--- TRY IT ---
Reproduce everything in the listing below, from its start down to the line containing "ic reducer bearing", leaving the pictures out.
.....
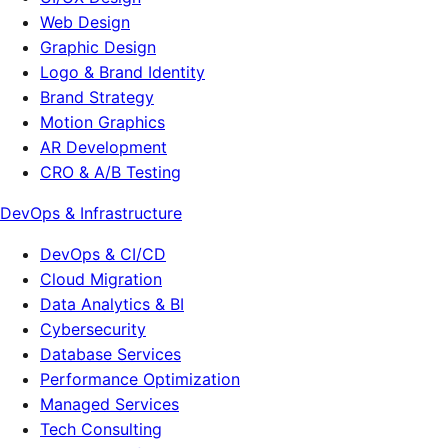
Web Design
Graphic Design
Logo & Brand Identity
Brand Strategy
Motion Graphics
AR Development
CRO & A/B Testing
DevOps & Infrastructure
DevOps & CI/CD
Cloud Migration
Data Analytics & BI
Cybersecurity
Database Services
Performance Optimization
Managed Services
Tech Consulting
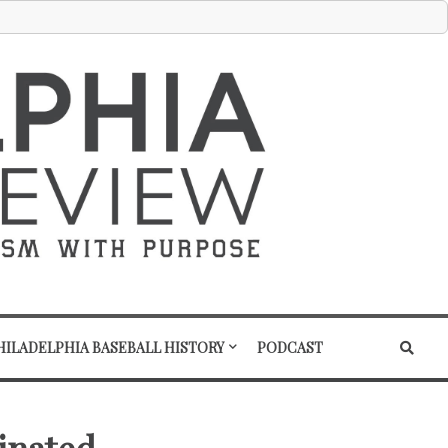
HILADELPHIA BASEBALL HISTORY
PODCAST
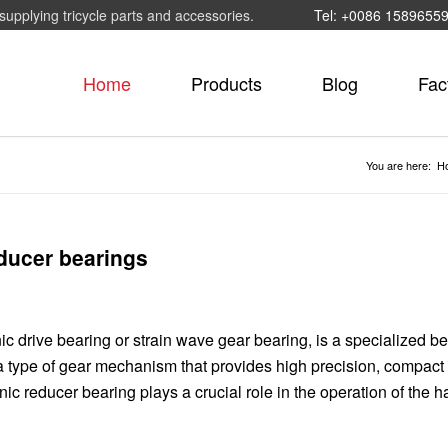
supplying tricycle parts and accessories.
Tel: +0086 1589655
Home
Products
Blog
Fac
You are here:
H
educer bearings
c drive bearing or strain wave gear bearing, is a specialized b
a type of gear mechanism that provides high precision, compact 
ic reducer bearing plays a crucial role in the operation of the 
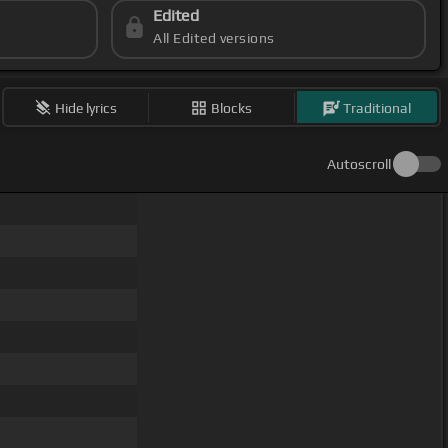
Edited
All Edited versions
Hide lyrics
Blocks
Traditional
Autoscroll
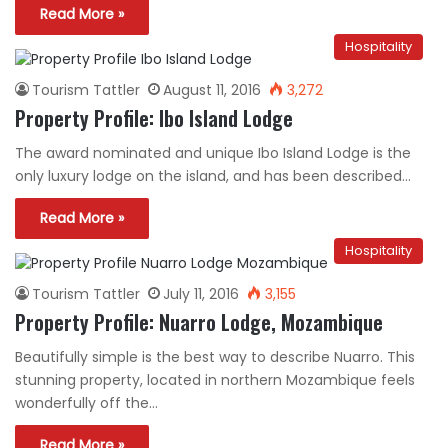
Read More »
Hospitality
Tourism Tattler
August 11, 2016
3,272
Property Profile: Ibo Island Lodge
The award nominated and unique Ibo Island Lodge is the
only luxury lodge on the island, and has been described…
Read More »
Hospitality
Tourism Tattler
July 11, 2016
3,155
Property Profile: Nuarro Lodge, Mozambique
Beautifully simple is the best way to describe Nuarro. This
stunning property, located in northern Mozambique feels
wonderfully off the…
Read More »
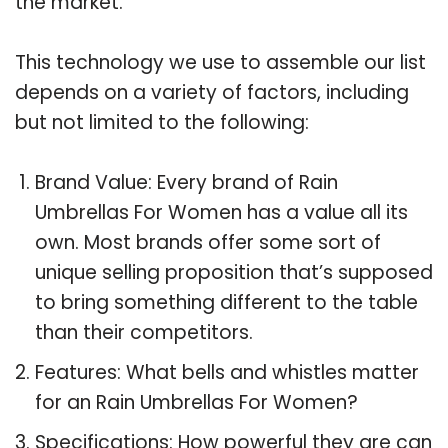
the market.
This technology we use to assemble our list
depends on a variety of factors, including
but not limited to the following:
Brand Value: Every brand of Rain
Umbrellas For Women has a value all its
own. Most brands offer some sort of
unique selling proposition that’s supposed
to bring something different to the table
than their competitors.
Features: What bells and whistles matter
for an Rain Umbrellas For Women?
Specifications: How powerful they are can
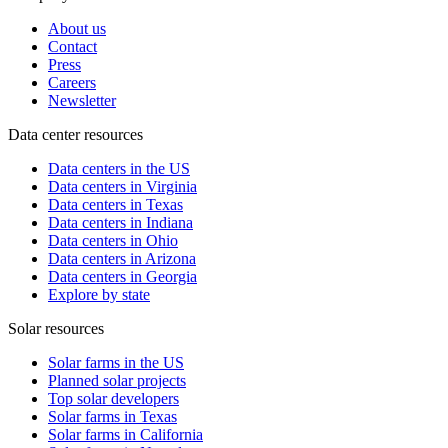
About us
Contact
Press
Careers
Newsletter
Data center resources
Data centers in the US
Data centers in Virginia
Data centers in Texas
Data centers in Indiana
Data centers in Ohio
Data centers in Arizona
Data centers in Georgia
Explore by state
Solar resources
Solar farms in the US
Planned solar projects
Top solar developers
Solar farms in Texas
Solar farms in California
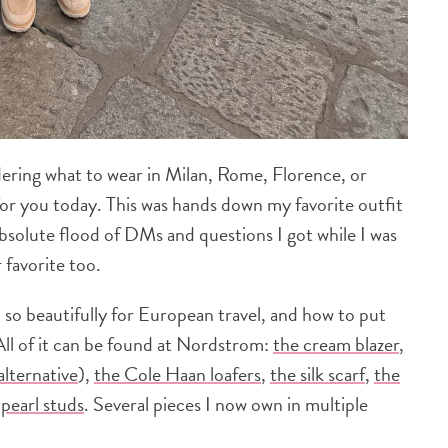
dering what to wear in Milan, Rome, Florence, or
for you today. This was hands down my favorite outfit
absolute flood of DMs and questions I got while I was
 favorite too.
d so beautifully for European travel, and how to put
(All of it can be found at Nordstrom:
the cream blazer
,
 alternative
),
the Cole Haan loafers
,
the silk scarf
,
the
pearl studs
. Several pieces I now own in multiple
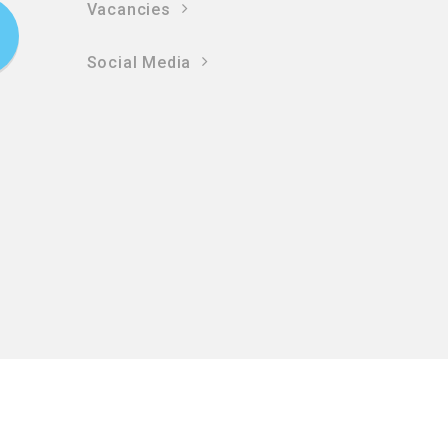
Vacancies
Social Media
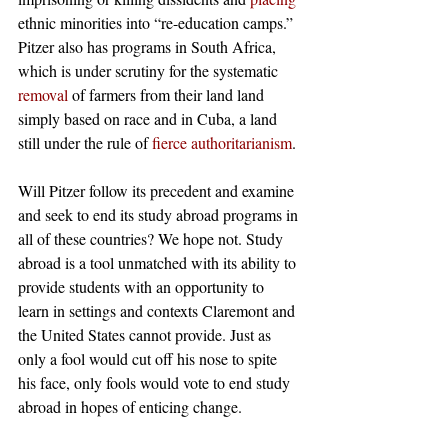
ethnic minorities into “re-education camps.” 
Pitzer also has programs in South Africa, 
which is under scrutiny for the systematic 
removal
 of farmers from their land land 
simply based on race and in Cuba, a land 
still under the rule of 
fierce authoritarianism
. 
Will Pitzer follow its precedent and examine 
and seek to end its study abroad programs in 
all of these countries? We hope not. Study 
abroad is a tool unmatched with its ability to 
provide students with an opportunity to 
learn in settings and contexts Claremont and 
the United States cannot provide. Just as 
only a fool would cut off his nose to spite 
his face, only fools would vote to end study 
abroad in hopes of enticing change. 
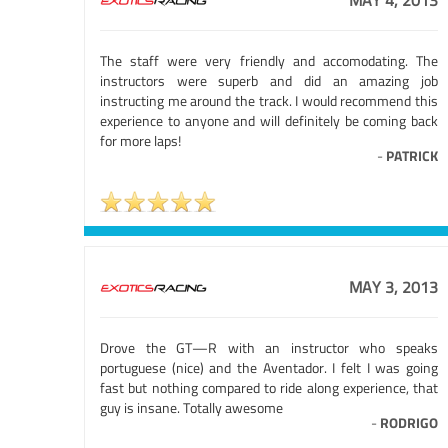
MAY 4, 2013
The staff were very friendly and accomodating. The
instructors were superb and did an amazing job
instructing me around the track. I would recommend this
experience to anyone and will definitely be coming back
for more laps!
-
PATRICK
MAY 3, 2013
Drove the GT—R with an instructor who speaks
portuguese (nice) and the Aventador. I felt I was going
fast but nothing compared to ride along experience, that
guy is insane. Totally awesome
-
RODRIGO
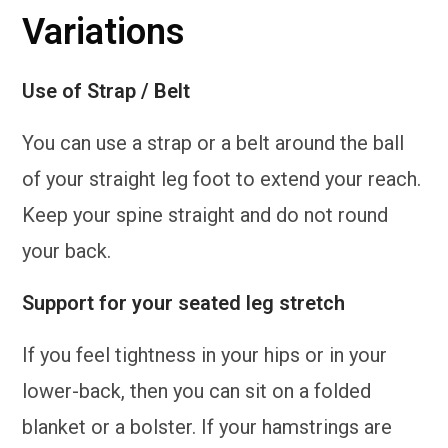
Variations
Use of Strap / Belt
You can use a strap or a belt around the ball
of your straight leg foot to extend your reach.
Keep your spine straight and do not round
your back.
Support for your seated leg stretch
If you feel tightness in your hips or in your
lower-back, then you can sit on a folded
blanket or a bolster. If your hamstrings are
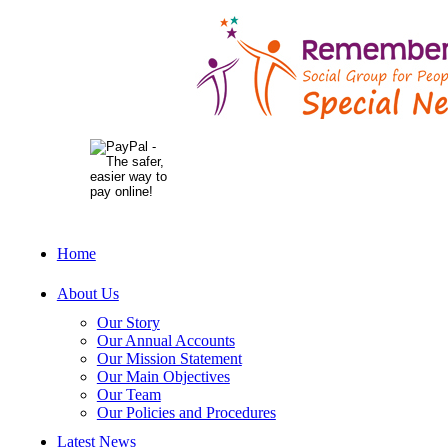
Home
About Us
Our Story
Our Annual Accounts
Our Mission Statement
Our Main Objectives
Our Team
Our Policies and Procedures
Latest News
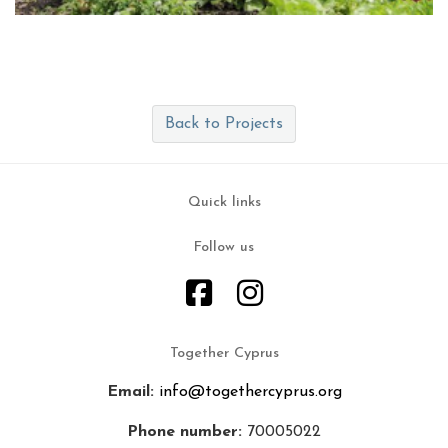
Back to Projects
Quick links
Follow us
Together Cyprus
Email:
info@togethercyprus.org
Phone number:
70005022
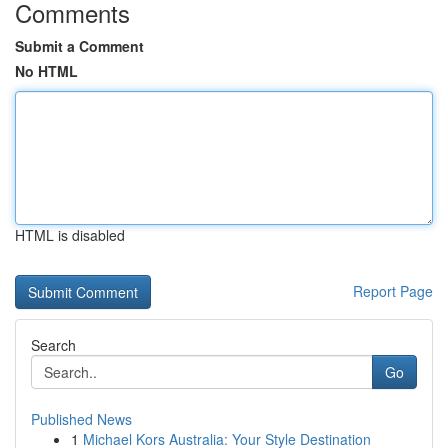
Comments
Submit a Comment
No HTML
HTML is disabled
Report Page
Search
Go
Published News
1
Michael Kors Australia: Your Style Destination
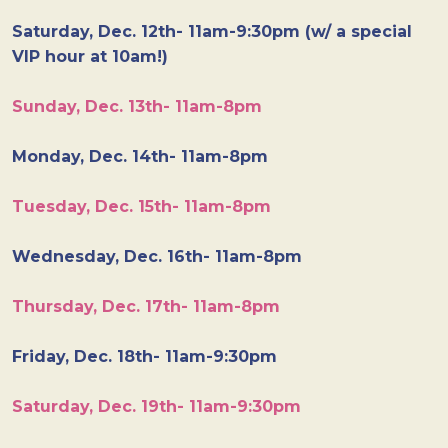
Saturday, Dec. 12th- 11am-9:30pm (w/ a special
VIP hour at 10am!)
Sunday, Dec. 13th- 11am-8pm
Monday, Dec. 14th- 11am-8pm
Tuesday, Dec. 15th- 11am-8pm
Wednesday, Dec. 16th- 11am-8pm
Thursday, Dec. 17th- 11am-8pm
Friday, Dec. 18th- 11am-9:30pm
Saturday, Dec. 19th- 11am-9:30pm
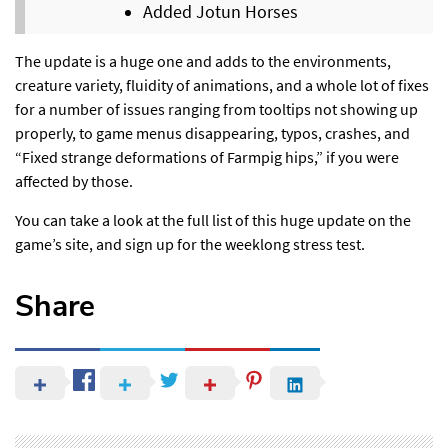
Added Jotun Horses
The update is a huge one and adds to the environments,
creature variety, fluidity of animations, and a whole lot of fixes
for a number of issues ranging from tooltips not showing up
properly, to game menus disappearing, typos, crashes, and
“Fixed strange deformations of Farmpig hips,” if you were
affected by those.
You can take a look at the full list of this huge update
on the
game’s site,
and sign up for the
weeklong stress test
.
Share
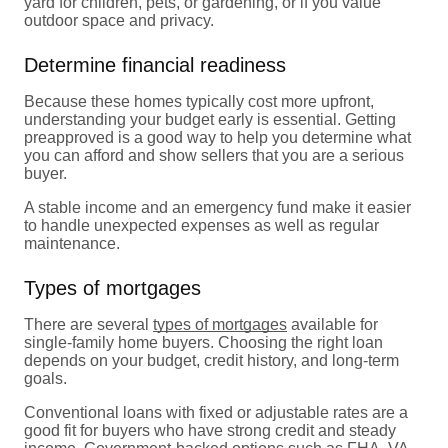
yard for children, pets, or gardening, or if you value
outdoor space and privacy.
Determine financial readiness
Because these homes typically cost more upfront,
understanding your budget early is essential. Getting
preapproved is a good way to help you determine what
you can afford and show sellers that you are a serious
buyer.
A stable income and an emergency fund make it easier
to handle unexpected expenses as well as regular
maintenance.
Types of mortgages
There are several
types of mortgages
available for
single-family home buyers. Choosing the right loan
depends on your budget, credit history, and long-term
goals.
Conventional loans with fixed or adjustable rates are a
good fit for buyers who have strong credit and steady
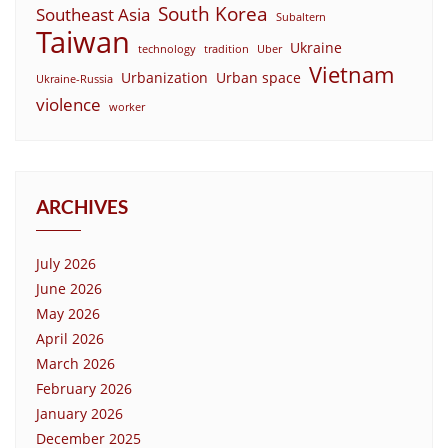
South Korea
Southeast Asia
Subaltern
Taiwan
Ukraine
technology
tradition
Uber
Vietnam
Urbanization
Urban space
Ukraine-Russia
violence
worker
ARCHIVES
July 2026
June 2026
May 2026
April 2026
March 2026
February 2026
January 2026
December 2025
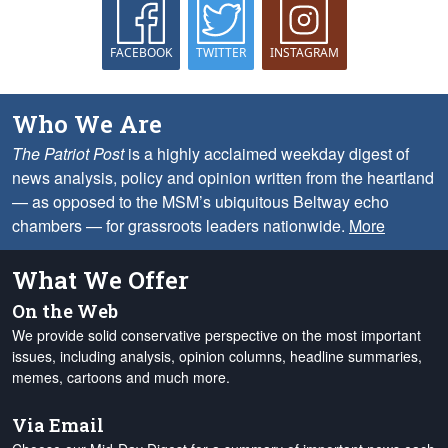
FACEBOOK
TWITTER
INSTAGRAM
Who We Are
The Patriot Post
is a highly acclaimed weekday digest of
news analysis, policy and opinion written from the heartland
— as opposed to the MSM’s ubiquitous Beltway echo
chambers — for grassroots leaders nationwide.
More
What We Offer
On the Web
We provide solid conservative perspective on the most important
issues, including analysis, opinion columns, headline summaries,
memes, cartoons and much more.
Via Email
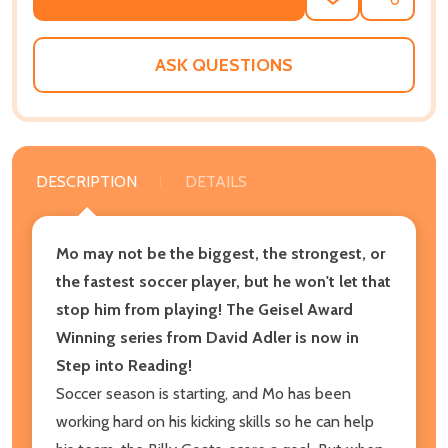
ADD
SHARE
TO
WISH
LIST
ASK QUESTIONS
DESCRIPTION
DETAILS
Mo may not be the biggest, the strongest, or
the fastest soccer player, but he won't let that
stop him from playing! The Geisel Award
Winning series from David Adler is now in
Step into Reading!
Soccer season is starting, and Mo has been
working hard on his kicking skills so he can help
.....
--- ANSWER TO THIS TASK ---
Web Design
Graphic Design
Logo & Brand Identity
Brand Strategy
Motion Graphics
AR Development
CRO & A/B Testing
DevOps & Infrastructure
DevOps & CI/CD
Cloud Migration
Data Analytics & BI
Cybersecurity
Database Services
Performance Optimization
Managed Services
Tech Consulting
HILADELPHIA BASEBALL HISTORY
PODCAST
supplying tricycle parts and accessories.
Tel: +0086 1589655
Home
Products
Blog
Fac
You are here:
H
educer bearings
c drive bearing or strain wave gear bearing, is a specialized b
a type of gear mechanism that provides high precision, compact 
ic reducer bearing plays a crucial role in the operation of the 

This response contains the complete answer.